The deal keeps JBoss head Marc Fleury in charge at the company he founded, but does put him closer to the IBM orbit than previously. Is today his new "best day ever?" He can now buy that steak joint we ate at last summer, but mergers, unlike other business agreements, take a while to digest.

For Red Hat, it's an important move away from commodity Linux and towards the Service Oriented Architecture (SOA) area, where JBoss' Java-based middleware is an important component. JBoss gets to go public without filing any paperwork.

I'm guessing that Fleury gets a good deal of autonomy here. His business model has been to rely heavily on some "star" programmers who each carry heavy responsibility, which differs greatly from the way Red Hat operates. (Quick, name a Red Hat programmer.) Forrester thinks this means Red Hat will next go after a database outfit (mySQL?) Red Hat stock rose in value after the annoucement by 9%. (Technically that puts JBoss another $19 million to the good, but all good deals have lock-up provisions, during which you can't sell your stock.)

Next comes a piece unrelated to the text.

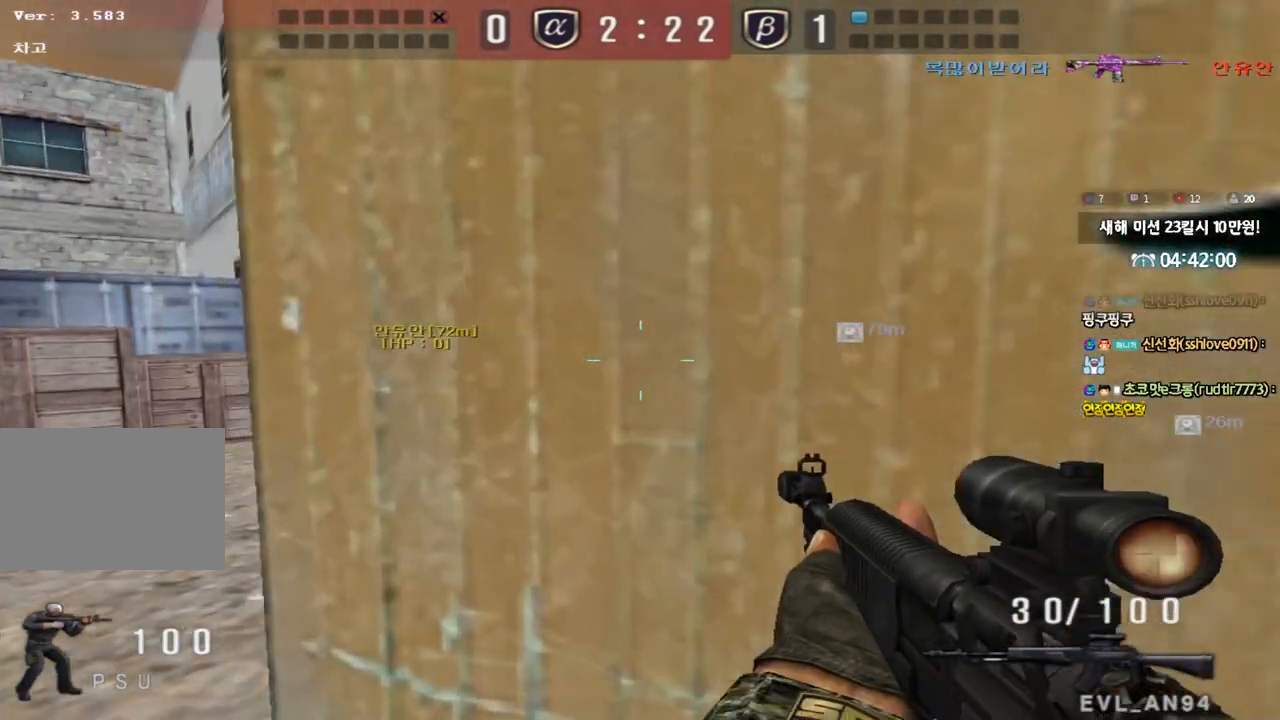
{"keys": ["shift"], "events": [[17, "w", "up"], [333, "a", "up"]]}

My personal opinion? Either this deal will blow up in Red Hat's face or Fleury just bought Red Hat. Losing JBoss' stars would be like losing the company, and that is leverage he can use to keep the Red Hat suits off his back going forward. If he executes, he'll gain enough in resources and revenues to essentially be in charge, assuming that's what he wants. It's happened before.

For Red Hat, too, a lot depends on how they handle Fleury and his team. This could be a very good strategic fit, and bring a lot of good new perspective to the party. Or it could kill Red Hat.

Mergers are a lot like marriages in that way.